The rural Architecture will be the New Consciousness

Ironically, while villages make up over 95% of the global communities, most architects up until now have been focussing their work on the cities of the world. With accelerated change expected in rural communities, architects must focus on creating better living conditions in these areas. By gaining a deeper understanding of their present ways of living and vernacular forms of architecture, architects can guide them through respectful interventions in the form of project developments that take their inspiration from the traditional vernacular architecture of these areas. There is a lot that the world needs to learn from vernacular forms of building, as it is far more sustainable than the steel and concrete masses that have become the norm in the cityscapes of today.

The Influence of Politics on Architecture

Architecture has always depended on the influence of politics, and with the dissonance between the geographies of the world today, this influence is only likely to increase. Political habits have a direct relation to social life, and consequently on buildings and urbanity. The ruling party of the day largely governs Urban laws on town planning and zoning and building regulations. Those who hold the reins of political power also determine the allocation of funding for architectural and town planning projects. Architects can be seen as creative people who push the boundaries of politics to achieve social needs; this process will undoubtedly have a significant influence on the future growth of our cities.

Social Architecture

Social architecture is fast emerging as a foreseeable trend in building concepts and is a viable career path for architects who have an eye on social consciousness. Social architects believe that the fabric of society can be enhanced by consciously planning and creating spaces for social interactions to optimize human relationships and create the right social vibes. They combine thinking from political sciences, psychology, anthropology and sociology and inter-related fields to design spaces that enhance the flow of desired human interactions.

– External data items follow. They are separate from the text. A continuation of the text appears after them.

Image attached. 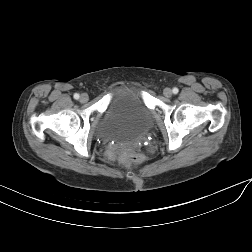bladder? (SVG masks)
Listing matches in <instances>:
<instances>
[{"instance_id":"obj_1","label":"bladder","mask_w":252,"mask_h":252,"mask_svg":"<svg viewBox=\"0 0 252 252\" xmlns=\"http://www.w3.org/2000/svg\"><path fill=\"white\" fill-rule=\"evenodd\" d=\"M152 125V113L135 85L116 87L111 100L94 128L101 140L131 142L141 137Z\"/></svg>"}]
</instances>
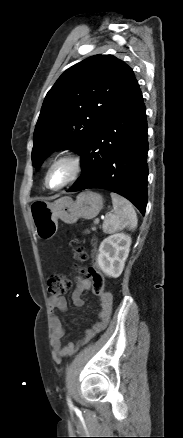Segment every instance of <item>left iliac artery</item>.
<instances>
[{
	"label": "left iliac artery",
	"mask_w": 183,
	"mask_h": 438,
	"mask_svg": "<svg viewBox=\"0 0 183 438\" xmlns=\"http://www.w3.org/2000/svg\"><path fill=\"white\" fill-rule=\"evenodd\" d=\"M68 403H69V405H70V406H72V404H71L70 400H68Z\"/></svg>",
	"instance_id": "left-iliac-artery-1"
}]
</instances>
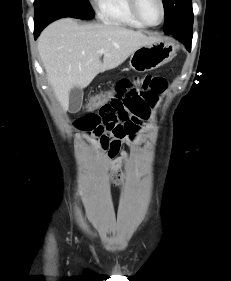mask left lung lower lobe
<instances>
[{
    "label": "left lung lower lobe",
    "instance_id": "0a47b994",
    "mask_svg": "<svg viewBox=\"0 0 231 281\" xmlns=\"http://www.w3.org/2000/svg\"><path fill=\"white\" fill-rule=\"evenodd\" d=\"M192 26L191 24H186L180 26L176 29H173L170 34L177 36L186 46L187 49L190 50L191 48V41H192Z\"/></svg>",
    "mask_w": 231,
    "mask_h": 281
}]
</instances>
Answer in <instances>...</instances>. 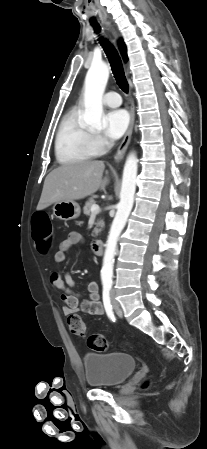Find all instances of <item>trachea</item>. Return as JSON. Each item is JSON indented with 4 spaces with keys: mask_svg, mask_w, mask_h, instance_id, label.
Instances as JSON below:
<instances>
[{
    "mask_svg": "<svg viewBox=\"0 0 207 449\" xmlns=\"http://www.w3.org/2000/svg\"><path fill=\"white\" fill-rule=\"evenodd\" d=\"M94 29L96 32H99L101 28L100 26H94ZM100 44L103 47L106 56L109 60L116 83L118 84V86L121 88L122 91L127 93L129 85L124 73L120 56L118 55L116 49L108 42V40L100 39Z\"/></svg>",
    "mask_w": 207,
    "mask_h": 449,
    "instance_id": "trachea-1",
    "label": "trachea"
}]
</instances>
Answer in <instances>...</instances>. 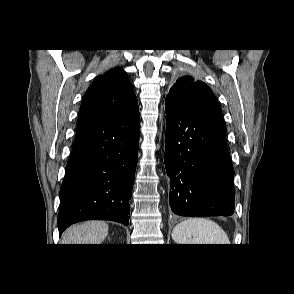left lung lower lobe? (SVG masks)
<instances>
[{"label":"left lung lower lobe","mask_w":294,"mask_h":294,"mask_svg":"<svg viewBox=\"0 0 294 294\" xmlns=\"http://www.w3.org/2000/svg\"><path fill=\"white\" fill-rule=\"evenodd\" d=\"M165 166L169 204L181 216L234 212V170L219 110L188 111L165 101Z\"/></svg>","instance_id":"0a47b994"}]
</instances>
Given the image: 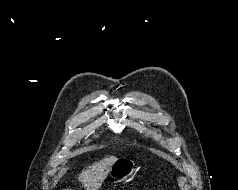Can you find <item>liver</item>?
I'll list each match as a JSON object with an SVG mask.
<instances>
[{"instance_id":"1","label":"liver","mask_w":238,"mask_h":190,"mask_svg":"<svg viewBox=\"0 0 238 190\" xmlns=\"http://www.w3.org/2000/svg\"><path fill=\"white\" fill-rule=\"evenodd\" d=\"M117 157L109 156L88 166L79 175L78 180L86 190H98L110 172Z\"/></svg>"}]
</instances>
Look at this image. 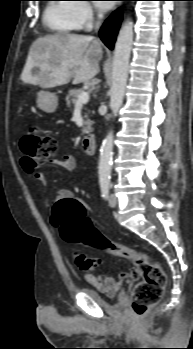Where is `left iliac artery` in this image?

This new approach to designing will be the defining paradigm in tomorrow’s architecture. Architecture can be effectively used as an instrument of social control; and by enhancing people’s abilities to communicate and interact within their built environments, human efficiency and productivity can be measurably increased.

Advancing Technologies in Graphic Representation

There is some seriously innovative thinking that is happening in the world of VR and immersive architecture. With radical advancements in computer graphics, headsets and HD projectors, futuristic graphics and tracking technology, we can now create incredibly interactive real-life experiences in conceptual design thinking. Customers all over the world will soon be able to immerse themselves in scale models using augmented reality that can be manipulated, and provide a real-life sense of presence in environments that are as yet unbuilt. Traditional Representation Models will soon be completely replaced by hyper-realistic imagery that is created using new-age digital tools.

The past decade has already seen the initialization of these trends, with path-breaking changes that have laid the foundation for a future where traditional concepts are shattered. Today’s projects are already answering the needs of the future, with innovative designs seeking to represent the architecture of tomorrow.

In the words of one of the greatest architects the world has ever seen, Frank Gehry “Architecture should speak of its time and place, but yearn for timelessness.” What makes Gehry such a visionary is that he has been able to anticipate and build for the needs of the future, and this makes his buildings very relevant and meaningful. Architects are required to be magical crystal ball gazers who can look ahead and foresee the needs of generations to come, and Gehry’s signature style exemplifies this.

Architecture, through the ages, has always been perceived as a changing and defining force in society. Today, we are in an exciting period of innovation and creation. The role of architects in the future is poised to be very different from what it is today, and at Rayvat Engineering we do welcome the change!